Macron promet de changer la loi pour protéger les enfants contre les abus

PARIS – Le président français Emmanuel Macron a promis de resserrer les lois sur les abus sexuels sur les enfants après qu’un scandale très médiatisé a suscité l’indignation dans tout le pays et des milliers de personnes se sont tournées vers les médias sociaux pour partager leurs propres expériences d’abus.

« Nous sommes ici. Nous sommes à votre écoute. Nous te croyons. Et vous ne serez plus jamais seul », a déclaré Macron dans un courte vidéo sur Twitter samedi. «Nous devons adapter notre loi pour mieux protéger les enfants victimes d’inceste et de violence sexuelle.»

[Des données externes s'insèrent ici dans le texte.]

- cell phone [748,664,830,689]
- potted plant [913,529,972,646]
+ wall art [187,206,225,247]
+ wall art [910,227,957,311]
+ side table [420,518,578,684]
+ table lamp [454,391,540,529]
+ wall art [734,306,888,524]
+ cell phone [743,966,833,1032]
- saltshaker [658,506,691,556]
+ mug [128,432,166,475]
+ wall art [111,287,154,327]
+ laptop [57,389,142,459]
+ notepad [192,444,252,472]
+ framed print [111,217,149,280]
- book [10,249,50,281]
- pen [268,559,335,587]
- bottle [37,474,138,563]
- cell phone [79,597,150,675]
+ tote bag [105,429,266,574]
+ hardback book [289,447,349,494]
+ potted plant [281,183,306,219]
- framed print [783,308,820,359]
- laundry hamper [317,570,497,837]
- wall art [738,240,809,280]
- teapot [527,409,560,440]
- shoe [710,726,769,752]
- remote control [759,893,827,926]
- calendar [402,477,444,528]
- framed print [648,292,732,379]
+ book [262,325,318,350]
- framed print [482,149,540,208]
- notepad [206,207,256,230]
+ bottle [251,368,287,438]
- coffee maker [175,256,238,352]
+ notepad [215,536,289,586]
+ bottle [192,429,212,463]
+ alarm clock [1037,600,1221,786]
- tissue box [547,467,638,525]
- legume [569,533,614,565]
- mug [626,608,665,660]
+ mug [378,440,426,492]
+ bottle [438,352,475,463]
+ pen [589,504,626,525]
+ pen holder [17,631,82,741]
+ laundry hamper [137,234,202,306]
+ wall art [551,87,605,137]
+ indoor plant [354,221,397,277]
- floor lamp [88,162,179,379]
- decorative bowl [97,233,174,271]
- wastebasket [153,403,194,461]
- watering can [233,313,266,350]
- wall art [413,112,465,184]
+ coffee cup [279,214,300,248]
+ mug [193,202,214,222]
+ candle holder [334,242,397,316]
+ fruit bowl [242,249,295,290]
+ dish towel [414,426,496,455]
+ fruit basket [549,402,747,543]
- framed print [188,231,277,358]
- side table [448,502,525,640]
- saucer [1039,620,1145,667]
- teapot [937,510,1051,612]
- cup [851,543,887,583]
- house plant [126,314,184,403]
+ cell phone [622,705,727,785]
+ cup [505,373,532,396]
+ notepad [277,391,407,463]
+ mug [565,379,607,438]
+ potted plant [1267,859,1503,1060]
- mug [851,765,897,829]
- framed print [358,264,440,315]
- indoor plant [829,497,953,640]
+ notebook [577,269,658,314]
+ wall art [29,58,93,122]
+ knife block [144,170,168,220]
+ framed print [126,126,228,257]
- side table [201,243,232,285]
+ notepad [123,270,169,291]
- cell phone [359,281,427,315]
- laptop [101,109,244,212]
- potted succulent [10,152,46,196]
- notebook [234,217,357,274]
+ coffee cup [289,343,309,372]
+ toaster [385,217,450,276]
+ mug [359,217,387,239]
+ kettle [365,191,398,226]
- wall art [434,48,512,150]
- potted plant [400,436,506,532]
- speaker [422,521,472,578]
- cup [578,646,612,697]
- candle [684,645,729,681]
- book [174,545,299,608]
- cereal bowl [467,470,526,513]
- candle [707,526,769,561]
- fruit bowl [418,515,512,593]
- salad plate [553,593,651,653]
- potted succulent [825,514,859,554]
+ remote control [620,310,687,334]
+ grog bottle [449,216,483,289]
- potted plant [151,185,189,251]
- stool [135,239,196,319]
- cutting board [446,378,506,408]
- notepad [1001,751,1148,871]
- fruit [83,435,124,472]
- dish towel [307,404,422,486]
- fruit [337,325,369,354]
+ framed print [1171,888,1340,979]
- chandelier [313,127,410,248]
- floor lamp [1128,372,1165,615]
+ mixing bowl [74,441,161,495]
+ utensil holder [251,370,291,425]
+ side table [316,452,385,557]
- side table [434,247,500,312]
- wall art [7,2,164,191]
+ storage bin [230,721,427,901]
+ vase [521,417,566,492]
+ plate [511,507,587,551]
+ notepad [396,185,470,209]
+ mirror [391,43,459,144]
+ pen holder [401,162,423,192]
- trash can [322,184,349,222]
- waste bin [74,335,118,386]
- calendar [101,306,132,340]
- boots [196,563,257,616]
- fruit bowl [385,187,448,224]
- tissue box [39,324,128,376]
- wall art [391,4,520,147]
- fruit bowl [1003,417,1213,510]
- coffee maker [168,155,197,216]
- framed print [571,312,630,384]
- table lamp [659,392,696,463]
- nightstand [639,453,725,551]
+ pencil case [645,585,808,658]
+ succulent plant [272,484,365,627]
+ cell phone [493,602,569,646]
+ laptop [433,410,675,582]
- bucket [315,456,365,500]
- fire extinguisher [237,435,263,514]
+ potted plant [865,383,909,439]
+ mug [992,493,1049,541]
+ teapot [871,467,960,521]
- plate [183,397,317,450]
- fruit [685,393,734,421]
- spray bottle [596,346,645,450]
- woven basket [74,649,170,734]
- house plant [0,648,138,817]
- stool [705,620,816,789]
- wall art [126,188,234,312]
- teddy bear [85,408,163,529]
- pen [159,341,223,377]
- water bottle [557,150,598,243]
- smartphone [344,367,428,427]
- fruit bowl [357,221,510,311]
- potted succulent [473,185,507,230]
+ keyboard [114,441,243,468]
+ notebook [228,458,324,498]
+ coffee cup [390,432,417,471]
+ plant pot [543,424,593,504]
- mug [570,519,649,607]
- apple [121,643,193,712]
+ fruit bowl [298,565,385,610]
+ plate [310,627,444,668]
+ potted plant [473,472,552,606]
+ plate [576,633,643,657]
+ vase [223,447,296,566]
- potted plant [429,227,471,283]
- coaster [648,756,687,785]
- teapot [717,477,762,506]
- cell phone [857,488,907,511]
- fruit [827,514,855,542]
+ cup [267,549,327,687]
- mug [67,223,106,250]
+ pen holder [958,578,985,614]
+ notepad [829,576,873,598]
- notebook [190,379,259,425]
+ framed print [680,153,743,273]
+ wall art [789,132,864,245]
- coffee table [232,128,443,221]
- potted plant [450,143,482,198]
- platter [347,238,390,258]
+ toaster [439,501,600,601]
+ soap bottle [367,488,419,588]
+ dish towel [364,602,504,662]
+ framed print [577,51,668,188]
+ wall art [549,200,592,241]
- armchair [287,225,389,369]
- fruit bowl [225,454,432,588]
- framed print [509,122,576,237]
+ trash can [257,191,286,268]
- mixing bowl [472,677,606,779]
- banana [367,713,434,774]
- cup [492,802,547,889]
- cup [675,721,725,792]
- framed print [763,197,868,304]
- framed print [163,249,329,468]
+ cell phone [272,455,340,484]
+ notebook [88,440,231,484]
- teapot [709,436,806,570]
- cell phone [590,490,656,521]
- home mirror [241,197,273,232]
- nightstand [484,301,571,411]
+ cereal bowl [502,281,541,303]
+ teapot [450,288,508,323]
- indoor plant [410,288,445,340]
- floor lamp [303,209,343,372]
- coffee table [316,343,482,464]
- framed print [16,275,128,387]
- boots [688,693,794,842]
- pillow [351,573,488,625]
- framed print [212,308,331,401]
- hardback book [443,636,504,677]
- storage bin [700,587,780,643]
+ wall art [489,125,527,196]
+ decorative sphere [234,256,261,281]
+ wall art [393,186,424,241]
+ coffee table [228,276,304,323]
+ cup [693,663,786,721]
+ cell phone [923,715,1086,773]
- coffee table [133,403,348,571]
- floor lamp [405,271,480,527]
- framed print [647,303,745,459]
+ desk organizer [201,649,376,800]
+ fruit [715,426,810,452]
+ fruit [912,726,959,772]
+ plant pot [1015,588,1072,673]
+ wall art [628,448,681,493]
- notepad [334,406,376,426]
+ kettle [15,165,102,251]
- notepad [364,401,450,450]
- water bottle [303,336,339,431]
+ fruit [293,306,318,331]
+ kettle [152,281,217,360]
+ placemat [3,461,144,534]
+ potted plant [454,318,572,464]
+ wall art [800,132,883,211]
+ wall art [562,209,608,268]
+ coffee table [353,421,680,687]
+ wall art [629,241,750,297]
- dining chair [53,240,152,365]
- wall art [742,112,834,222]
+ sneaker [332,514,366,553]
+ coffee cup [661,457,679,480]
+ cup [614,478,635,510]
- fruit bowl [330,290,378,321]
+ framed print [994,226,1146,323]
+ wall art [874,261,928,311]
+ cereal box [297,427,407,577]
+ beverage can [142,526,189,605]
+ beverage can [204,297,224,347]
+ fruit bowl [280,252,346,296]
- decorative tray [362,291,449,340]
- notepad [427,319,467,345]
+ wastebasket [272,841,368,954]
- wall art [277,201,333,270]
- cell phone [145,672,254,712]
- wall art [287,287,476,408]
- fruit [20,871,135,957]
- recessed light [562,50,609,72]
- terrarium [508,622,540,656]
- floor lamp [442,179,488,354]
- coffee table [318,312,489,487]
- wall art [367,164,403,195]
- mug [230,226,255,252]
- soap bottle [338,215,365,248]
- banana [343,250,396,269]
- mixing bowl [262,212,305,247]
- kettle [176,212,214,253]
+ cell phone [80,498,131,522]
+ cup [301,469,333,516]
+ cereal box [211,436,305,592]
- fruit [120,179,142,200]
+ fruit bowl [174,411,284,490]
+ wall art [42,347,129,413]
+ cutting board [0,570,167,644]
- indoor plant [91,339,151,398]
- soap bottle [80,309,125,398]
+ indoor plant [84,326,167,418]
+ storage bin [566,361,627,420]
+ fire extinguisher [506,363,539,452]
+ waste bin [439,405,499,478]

Le président a chargé le ministre de la Justice Éric Dupont-Moretti et le secrétaire d’État à l’Enfance et à la Famille Adrien Taquet de tenir des discussions visant à faire des propositions législatives dans les plus brefs délais. Il a également annoncé des réunions d’évaluation dans les écoles primaires et secondaires pour voir si des enfants ont été maltraités. Ceux qui ont été maltraités bénéficieront d’un remboursement total du coût de la thérapie.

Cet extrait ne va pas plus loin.